** Opening Material for this task block **
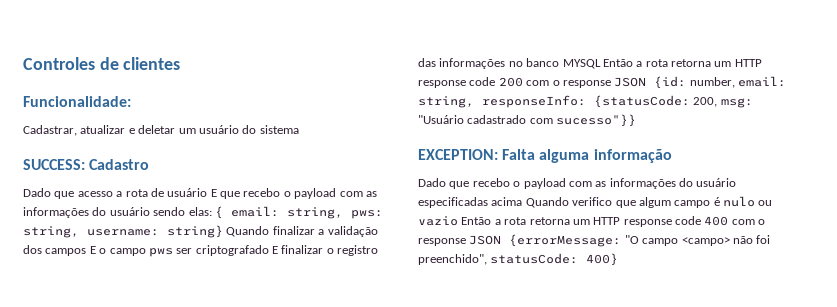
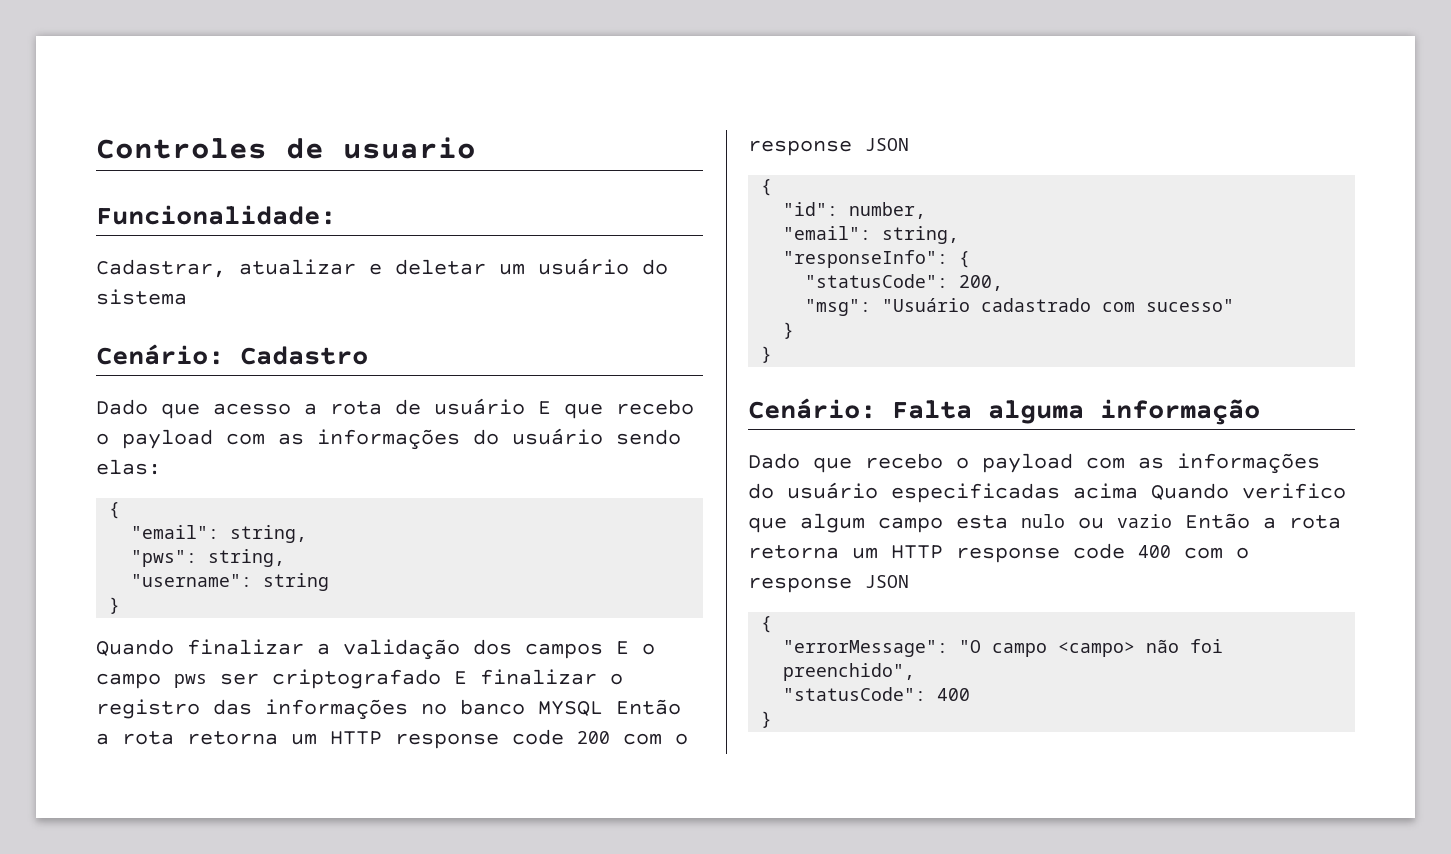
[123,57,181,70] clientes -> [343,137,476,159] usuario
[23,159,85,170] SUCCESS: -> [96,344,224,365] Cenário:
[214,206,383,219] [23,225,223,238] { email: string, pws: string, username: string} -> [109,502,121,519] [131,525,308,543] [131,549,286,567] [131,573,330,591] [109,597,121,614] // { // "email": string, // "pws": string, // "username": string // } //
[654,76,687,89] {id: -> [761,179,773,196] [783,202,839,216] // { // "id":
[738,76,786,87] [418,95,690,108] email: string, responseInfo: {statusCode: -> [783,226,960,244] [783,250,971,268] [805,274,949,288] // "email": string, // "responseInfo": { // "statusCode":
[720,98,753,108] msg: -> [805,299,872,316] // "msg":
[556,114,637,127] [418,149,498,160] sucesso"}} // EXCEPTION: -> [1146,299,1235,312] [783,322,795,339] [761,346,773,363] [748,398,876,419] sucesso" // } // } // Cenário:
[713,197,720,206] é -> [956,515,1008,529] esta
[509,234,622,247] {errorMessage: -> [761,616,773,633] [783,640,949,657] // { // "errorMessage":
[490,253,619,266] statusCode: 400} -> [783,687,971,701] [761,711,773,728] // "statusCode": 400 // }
** Closing Material for this task block **
**Exercise:** Report, from the entries above, each line where "statusCode" is found.

**Result for this task:**
[738,76,786,87] [418,95,690,108] email: string, responseInfo: {statusCode: -> [783,226,960,244] [783,250,971,268] [805,274,949,288] // "email": string, // "responseInfo": { // "statusCode":
[490,253,619,266] statusCode: 400} -> [783,687,971,701] [761,711,773,728] // "statusCode": 400 // }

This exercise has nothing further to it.